Why hadn't she thought about the fact he would be here? Of course he would. He and Greg were cube-buddies at work.
She and Greg's younger brother moved a few more steps down the aisle. He was blocking her view. Maybe she'd been wrong. It hadn't really been Byron. Or, if it was, maybe he wouldn't notice her. Okay. Not much chance of that, since she was on bridesmaid parade and there was nowhere else to look until Holly came down the aisle.
She modified her wedding walk just a little to slow her step so the groomsman would move ahead and she could duck her head around the back of him to make sure that was Byron. Could have been some other guy. No. It was Byron. And Greg's brother, in confusion, had come to a halt. They were only three-quarters of the way down the endless aisle and Holly's mother had a frown on her face.
Jane smiled brightly at Greg's brother and gave his arm a little tap with her hand. Then she took a step forward as if wondering why in the world they would have stopped. Poor kid. He moved with all the agility of a robot, and a drop of sweat actually clung to his chin. She pulled her hand out a little early, so as not to catch that droplet on her bare arm, and breezily went to take her place standing with the other bridesmaids. No matter what she did, she wasn't going to look at Byron.
Scum-sucking, Holly had called him. She could be right. Or not. It was Jane, after all, who had made the sudden proposal. Which, come to think of it, might have had something to do with Holly's wedding and Jane's own longing for a happy ending of her own.
Happy ending. Whoops. Delete. Can't think about that now. She smiled brightly. What had happened to all the people she had come to know and care about? She'd tried to find Mary's book online, with no luck. She'd have to do a search of bookstores that carried rare and out-of-print books.

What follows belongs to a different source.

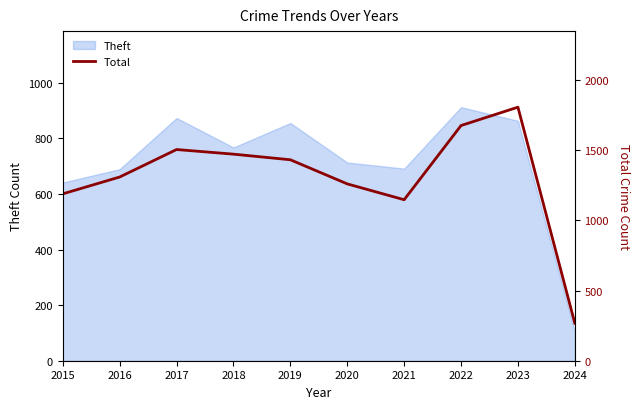

The chart shows a value of 1190 at 2015. True or false?

True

The flower girl made her uncertain entrance at the back of the church, followed by a truly beautiful Holly. Jane beamed at her friend. And then stared at Byron. Her eyes went from Byron to Ho
lly, back again and back, until she felt like a tennis ball. Holly arrived at the altar, kissing her father and taking the arm of her groom. The bridesmaids turned to face the priest, causing Jane to breathe a sigh of relief. All that back and forth was making her dizzy.
But, that was pretty much it. She wasn't having quite the reaction she would have thought. She'd been surprised and taken aback to see Byron but, oddly enough, that rush of humiliation about, their last meeting wasn't there. Neither was a surge of excitement at the sight of him. Instead, there was a mild interest, without much to back it up.
So she'd said something she wished she hadn't. She wasn't the first one to do that and wouldn't be the last. And so Byron was a nice guy. He wasn't the first one and wouldn't be the last.
She sighed, earning a curious look from the bridesmaid standing next to her. Jane straightened and smiled brightly. Eyes forward. This was Holly's day.
The reception was held at a hotel on the water. Once the photos were over, Jane walked in behind Lolly and Molly, who were arguing over who had made better favors. She put her hands on the two pairs of shoulders. "I thought you both did a great job," she said. "Holly loved them."
"Thanks!" they gushed at once. Only ten months apart, they were often mistaken for twins.
Jane left them, wandering over to the ice sculptures and the tables piled high with food. She wasn't hungry but did accept a crystal glass of champagne from the waiter who offered. Then she watched as Holly and Greg made their grand entrance, her friend grinning from ear to ear in a wedding dress that blissfully showed no evidence of a wine crime.
As she lifted her glass to take a sip, she heard a low voice at her side. "Hi, Jane."
She answered without turning. "Hi, Byron."
Neither said anything for a minute. Then he said, "I didn't call."
She thought about flinging off a casual, "I didn't notice" but decided against it. He'd know she was lying. Instead, she answered, "I didn't call you, either."